Еще она выписывала разные жаргонные словечки, в основном из воровского языка – тоже для шифров; дальше страниц пять или шесть занимал список книг, точнее, списки, в которых я не мог понять логики. Книги на русском, книги на немецком, иногда очень редкие, с пометой, в какой советской библиотеке можно найти экземпляр; иногда с примечанием, например, что речь идет о третьем, исправленном и дополненном, издании, вышедшем в 1933 году в Берлине в таком-то издательстве.
Русская проза, французская проза, немецкая проза, последней – больше; книги по лесоводству и рыболовству, справочники для фотографов и землемеров, сборники стихов, наставления по гомеопатии, труды геологов и этнографов, очерки путешественников; Библии самых разных издательств – католических, протестантских, несколько десятков Библий; «Майн кампф», классическая немецкая философия; пособия для рисовальщиков акварелью, энциклопедия коннозаводчика, труды по механике и строительству, сказки братьев Гримм, брошюры либретто опер Вагнера; опять справочники – пчеловодство, овцеводство, торговля со странами Южной Америки, производство шоколада, обзор рейнских вин за десять лет, металлургия, текстиль…

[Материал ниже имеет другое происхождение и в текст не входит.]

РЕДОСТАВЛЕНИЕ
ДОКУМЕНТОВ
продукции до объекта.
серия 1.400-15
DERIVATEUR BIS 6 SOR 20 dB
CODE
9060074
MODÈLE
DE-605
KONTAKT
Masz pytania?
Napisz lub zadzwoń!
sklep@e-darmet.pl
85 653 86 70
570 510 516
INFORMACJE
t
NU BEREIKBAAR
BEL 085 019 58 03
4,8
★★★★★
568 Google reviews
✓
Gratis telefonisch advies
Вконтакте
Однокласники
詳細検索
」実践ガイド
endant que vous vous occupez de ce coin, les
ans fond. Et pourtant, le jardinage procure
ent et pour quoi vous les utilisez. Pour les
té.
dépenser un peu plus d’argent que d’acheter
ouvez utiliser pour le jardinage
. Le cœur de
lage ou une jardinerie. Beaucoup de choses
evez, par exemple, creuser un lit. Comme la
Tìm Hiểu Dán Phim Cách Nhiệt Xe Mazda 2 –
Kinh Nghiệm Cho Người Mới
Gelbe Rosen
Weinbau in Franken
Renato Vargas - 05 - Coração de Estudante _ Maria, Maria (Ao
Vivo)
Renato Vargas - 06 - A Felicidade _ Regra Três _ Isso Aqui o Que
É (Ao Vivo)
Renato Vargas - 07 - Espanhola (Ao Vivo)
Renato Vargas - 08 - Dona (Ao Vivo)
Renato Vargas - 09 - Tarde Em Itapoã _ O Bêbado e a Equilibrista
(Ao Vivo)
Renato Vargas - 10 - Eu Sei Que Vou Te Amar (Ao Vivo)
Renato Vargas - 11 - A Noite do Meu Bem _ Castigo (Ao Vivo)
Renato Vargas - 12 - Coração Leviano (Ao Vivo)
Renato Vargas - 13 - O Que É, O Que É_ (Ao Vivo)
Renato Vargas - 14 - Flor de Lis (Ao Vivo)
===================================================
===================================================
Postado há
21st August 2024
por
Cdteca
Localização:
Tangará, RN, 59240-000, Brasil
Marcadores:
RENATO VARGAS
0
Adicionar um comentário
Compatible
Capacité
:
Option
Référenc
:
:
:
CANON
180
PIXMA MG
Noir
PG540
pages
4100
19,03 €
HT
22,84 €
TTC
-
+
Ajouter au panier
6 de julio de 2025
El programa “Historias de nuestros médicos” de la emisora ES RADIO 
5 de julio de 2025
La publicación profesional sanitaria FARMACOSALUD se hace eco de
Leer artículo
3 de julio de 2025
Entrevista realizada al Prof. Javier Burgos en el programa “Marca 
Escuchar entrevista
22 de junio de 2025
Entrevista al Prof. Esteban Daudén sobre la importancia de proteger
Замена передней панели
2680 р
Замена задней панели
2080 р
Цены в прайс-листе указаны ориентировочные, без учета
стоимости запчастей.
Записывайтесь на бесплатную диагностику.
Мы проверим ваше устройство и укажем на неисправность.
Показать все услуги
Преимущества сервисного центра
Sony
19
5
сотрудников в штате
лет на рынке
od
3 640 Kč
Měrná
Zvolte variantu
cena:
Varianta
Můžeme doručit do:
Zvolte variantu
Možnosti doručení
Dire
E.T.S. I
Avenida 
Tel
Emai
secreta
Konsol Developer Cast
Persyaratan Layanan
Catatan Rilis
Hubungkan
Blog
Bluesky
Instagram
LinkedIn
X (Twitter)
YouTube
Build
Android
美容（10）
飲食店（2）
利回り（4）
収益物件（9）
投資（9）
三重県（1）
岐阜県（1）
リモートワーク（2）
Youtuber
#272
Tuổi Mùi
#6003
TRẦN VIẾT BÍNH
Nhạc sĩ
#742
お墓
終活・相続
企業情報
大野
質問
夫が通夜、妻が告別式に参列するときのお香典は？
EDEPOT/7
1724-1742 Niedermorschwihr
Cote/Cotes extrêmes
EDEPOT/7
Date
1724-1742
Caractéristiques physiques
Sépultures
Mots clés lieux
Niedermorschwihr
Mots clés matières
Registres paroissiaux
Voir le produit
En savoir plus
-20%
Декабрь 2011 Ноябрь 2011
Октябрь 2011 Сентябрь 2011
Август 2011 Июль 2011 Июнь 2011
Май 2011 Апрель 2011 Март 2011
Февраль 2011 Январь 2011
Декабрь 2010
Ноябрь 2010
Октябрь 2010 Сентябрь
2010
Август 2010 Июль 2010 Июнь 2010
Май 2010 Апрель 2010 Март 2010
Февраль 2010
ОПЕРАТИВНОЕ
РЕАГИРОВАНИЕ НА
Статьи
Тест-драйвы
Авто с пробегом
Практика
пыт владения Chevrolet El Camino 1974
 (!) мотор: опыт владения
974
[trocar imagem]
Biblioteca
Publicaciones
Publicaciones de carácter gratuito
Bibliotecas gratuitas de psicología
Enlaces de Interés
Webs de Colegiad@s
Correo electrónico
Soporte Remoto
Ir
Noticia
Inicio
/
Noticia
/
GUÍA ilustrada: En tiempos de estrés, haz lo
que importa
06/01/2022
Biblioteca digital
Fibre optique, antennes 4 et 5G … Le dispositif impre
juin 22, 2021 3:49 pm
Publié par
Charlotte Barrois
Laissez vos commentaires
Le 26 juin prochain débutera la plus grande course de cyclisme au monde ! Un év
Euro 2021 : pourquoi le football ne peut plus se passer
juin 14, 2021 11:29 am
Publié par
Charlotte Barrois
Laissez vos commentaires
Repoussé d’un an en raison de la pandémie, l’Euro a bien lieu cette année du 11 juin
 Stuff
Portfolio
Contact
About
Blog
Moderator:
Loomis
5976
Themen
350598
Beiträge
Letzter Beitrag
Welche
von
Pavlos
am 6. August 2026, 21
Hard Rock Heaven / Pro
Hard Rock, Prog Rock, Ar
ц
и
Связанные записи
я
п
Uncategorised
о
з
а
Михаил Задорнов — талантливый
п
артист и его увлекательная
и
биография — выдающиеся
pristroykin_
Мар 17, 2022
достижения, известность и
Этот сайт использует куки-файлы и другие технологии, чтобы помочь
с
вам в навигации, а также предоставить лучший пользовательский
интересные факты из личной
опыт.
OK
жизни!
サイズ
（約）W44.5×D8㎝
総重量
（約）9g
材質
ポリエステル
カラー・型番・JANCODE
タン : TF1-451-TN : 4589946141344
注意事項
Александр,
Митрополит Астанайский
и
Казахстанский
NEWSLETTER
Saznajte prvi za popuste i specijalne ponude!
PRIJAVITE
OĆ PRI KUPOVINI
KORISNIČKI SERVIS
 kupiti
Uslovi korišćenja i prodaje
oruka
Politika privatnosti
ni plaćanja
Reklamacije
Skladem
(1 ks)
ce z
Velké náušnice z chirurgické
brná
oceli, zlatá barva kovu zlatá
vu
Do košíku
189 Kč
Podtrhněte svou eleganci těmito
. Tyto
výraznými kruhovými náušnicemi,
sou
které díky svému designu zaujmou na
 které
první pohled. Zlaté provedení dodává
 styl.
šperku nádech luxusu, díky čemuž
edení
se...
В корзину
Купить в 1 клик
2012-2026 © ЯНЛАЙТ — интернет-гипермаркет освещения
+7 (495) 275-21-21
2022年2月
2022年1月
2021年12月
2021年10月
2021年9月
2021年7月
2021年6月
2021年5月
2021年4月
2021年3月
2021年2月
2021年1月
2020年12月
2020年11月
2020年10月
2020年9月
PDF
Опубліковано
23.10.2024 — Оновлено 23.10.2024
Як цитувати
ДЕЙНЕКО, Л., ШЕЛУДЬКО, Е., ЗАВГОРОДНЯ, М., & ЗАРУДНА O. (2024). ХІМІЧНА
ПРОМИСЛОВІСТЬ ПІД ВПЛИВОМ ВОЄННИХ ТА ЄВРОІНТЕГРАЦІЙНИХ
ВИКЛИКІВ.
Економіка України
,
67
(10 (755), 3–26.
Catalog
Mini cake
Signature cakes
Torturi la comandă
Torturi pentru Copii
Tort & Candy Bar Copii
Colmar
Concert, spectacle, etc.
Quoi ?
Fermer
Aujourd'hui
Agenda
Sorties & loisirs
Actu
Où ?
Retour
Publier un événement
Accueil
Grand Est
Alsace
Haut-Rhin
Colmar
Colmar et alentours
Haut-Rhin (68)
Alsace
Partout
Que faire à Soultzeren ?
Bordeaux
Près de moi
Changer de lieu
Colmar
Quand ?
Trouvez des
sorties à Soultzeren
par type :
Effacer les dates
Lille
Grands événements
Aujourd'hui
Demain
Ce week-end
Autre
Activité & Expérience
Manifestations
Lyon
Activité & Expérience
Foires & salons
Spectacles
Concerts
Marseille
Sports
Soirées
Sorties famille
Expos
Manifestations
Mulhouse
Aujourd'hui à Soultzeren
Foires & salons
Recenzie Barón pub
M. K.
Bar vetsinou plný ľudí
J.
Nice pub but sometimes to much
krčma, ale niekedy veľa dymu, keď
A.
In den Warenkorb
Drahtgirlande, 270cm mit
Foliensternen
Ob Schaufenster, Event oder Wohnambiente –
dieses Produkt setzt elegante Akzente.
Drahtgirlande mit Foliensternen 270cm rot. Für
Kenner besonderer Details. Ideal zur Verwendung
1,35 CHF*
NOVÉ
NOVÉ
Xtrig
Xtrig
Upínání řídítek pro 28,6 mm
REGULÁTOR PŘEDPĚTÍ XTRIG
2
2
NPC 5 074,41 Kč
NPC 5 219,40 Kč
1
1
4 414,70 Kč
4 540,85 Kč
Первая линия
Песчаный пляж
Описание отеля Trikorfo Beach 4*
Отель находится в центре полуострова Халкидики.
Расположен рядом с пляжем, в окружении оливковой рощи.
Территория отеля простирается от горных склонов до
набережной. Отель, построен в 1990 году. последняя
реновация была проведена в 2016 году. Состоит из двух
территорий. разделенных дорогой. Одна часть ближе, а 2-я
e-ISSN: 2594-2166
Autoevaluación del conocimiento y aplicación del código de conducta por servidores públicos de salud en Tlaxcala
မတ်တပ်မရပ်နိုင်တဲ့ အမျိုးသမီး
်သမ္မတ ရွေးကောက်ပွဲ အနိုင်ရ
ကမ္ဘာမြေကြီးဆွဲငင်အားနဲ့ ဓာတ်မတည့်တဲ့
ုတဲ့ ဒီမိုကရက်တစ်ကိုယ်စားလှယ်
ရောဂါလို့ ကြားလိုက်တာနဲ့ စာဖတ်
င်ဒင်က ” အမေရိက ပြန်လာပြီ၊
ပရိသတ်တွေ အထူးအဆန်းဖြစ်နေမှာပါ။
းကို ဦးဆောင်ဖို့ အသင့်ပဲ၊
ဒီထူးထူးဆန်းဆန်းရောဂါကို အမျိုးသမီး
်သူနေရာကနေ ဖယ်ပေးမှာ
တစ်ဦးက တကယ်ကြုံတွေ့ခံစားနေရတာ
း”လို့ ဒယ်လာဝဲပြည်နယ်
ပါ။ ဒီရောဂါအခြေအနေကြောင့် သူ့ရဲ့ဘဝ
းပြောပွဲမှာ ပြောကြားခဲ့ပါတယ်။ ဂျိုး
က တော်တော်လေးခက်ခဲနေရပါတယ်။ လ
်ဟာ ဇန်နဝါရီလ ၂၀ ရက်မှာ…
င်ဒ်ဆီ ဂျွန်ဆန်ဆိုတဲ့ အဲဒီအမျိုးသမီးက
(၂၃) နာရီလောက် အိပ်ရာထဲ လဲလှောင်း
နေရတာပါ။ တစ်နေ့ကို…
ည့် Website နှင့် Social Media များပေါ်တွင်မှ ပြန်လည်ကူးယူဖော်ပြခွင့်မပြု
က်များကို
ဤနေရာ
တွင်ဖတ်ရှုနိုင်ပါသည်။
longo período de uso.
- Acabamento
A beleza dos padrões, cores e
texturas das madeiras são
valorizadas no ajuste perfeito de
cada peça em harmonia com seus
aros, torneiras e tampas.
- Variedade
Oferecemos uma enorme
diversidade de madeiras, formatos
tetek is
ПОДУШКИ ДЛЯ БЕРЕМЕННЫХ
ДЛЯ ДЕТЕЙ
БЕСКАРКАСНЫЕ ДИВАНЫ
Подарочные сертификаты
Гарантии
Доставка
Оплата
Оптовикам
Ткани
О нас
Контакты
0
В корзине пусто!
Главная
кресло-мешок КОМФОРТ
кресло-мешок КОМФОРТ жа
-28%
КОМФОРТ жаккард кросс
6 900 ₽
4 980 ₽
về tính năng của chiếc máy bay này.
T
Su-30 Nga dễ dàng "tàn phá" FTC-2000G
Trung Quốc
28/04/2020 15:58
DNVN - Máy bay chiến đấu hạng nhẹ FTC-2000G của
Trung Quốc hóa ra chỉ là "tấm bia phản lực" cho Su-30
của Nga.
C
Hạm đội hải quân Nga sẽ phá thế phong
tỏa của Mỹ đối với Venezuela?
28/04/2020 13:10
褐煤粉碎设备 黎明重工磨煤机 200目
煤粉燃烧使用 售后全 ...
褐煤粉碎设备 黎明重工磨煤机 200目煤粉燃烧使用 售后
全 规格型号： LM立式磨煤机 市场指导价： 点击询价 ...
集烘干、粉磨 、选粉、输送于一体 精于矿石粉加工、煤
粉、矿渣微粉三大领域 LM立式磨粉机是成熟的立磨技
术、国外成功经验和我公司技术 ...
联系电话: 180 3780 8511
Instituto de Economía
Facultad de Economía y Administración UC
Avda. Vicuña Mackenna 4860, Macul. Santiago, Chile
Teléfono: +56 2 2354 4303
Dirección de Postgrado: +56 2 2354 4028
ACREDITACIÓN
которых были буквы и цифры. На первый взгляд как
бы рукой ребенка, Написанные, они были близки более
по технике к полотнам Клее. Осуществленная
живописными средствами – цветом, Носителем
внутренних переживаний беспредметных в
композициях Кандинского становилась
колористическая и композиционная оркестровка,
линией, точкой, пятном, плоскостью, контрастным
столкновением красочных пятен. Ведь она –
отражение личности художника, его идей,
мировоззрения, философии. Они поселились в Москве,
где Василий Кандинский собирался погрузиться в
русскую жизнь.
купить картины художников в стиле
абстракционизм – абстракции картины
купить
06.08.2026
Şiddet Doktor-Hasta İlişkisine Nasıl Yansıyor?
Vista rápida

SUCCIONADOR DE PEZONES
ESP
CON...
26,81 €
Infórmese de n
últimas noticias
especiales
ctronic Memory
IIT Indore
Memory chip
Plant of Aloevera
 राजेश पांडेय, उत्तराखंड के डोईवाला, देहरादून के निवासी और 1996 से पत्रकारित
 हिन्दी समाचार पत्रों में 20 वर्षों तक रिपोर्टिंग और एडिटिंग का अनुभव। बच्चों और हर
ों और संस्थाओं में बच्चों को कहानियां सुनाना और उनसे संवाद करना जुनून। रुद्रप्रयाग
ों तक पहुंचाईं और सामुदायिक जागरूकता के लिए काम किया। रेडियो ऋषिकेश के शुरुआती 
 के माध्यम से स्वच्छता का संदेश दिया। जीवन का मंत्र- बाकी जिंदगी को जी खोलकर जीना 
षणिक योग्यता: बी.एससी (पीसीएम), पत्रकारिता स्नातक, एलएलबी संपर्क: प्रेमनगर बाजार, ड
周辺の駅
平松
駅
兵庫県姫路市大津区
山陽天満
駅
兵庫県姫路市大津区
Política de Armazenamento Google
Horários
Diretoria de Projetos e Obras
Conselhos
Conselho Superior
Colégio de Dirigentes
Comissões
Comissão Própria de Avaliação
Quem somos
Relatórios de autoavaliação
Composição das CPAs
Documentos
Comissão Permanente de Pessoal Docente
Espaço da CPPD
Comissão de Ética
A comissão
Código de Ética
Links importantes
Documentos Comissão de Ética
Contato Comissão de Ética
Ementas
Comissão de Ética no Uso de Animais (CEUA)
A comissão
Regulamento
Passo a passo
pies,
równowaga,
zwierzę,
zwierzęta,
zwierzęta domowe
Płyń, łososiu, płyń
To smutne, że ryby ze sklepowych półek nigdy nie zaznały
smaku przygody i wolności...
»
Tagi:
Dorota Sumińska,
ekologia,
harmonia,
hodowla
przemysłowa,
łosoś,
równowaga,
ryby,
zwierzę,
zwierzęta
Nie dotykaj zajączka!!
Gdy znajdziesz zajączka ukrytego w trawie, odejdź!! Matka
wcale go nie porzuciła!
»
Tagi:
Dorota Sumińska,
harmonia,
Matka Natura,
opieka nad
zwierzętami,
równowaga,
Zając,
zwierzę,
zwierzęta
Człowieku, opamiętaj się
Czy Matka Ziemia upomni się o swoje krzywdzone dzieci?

Книги были словно надерганы из десятков библиотек, взяты из десятков непересекающихся, не имеющих ничего общего биографий; их нельзя было представить принадлежащими одному человеку. Но почему такая внимательность к деталям, к году выпуска? Кто мог бы читать эти книги, зачем они?
Десятки людей, десятки судеб за этими книгами… Бабушка, словно драматург, создавала – через подбор книг – каких-то героев, снабжала их приметами достоверности; книги – фальшивый НИИ золотодобычи – радиосвязь, – эврика!
Эти книги служили для шифровки и расшифровки, если знать определенную страницу и строку. Книги уже нельзя было передать агентам, можно было только сообщить им, какую использовать, – а значит, экземпляр, находящийся в Германии у разведчика, должен был точно соответствовать имеющемуся в СССР, с точностью до последней запятой, с тем же расположением букв на странице, иначе шифр никогда не будет расшифрован адресатом; книги должны были соответствовать определенному образу, не вызывать подозрений, не привлекать внимания; вот почему такой разброс, такой необычный подбор!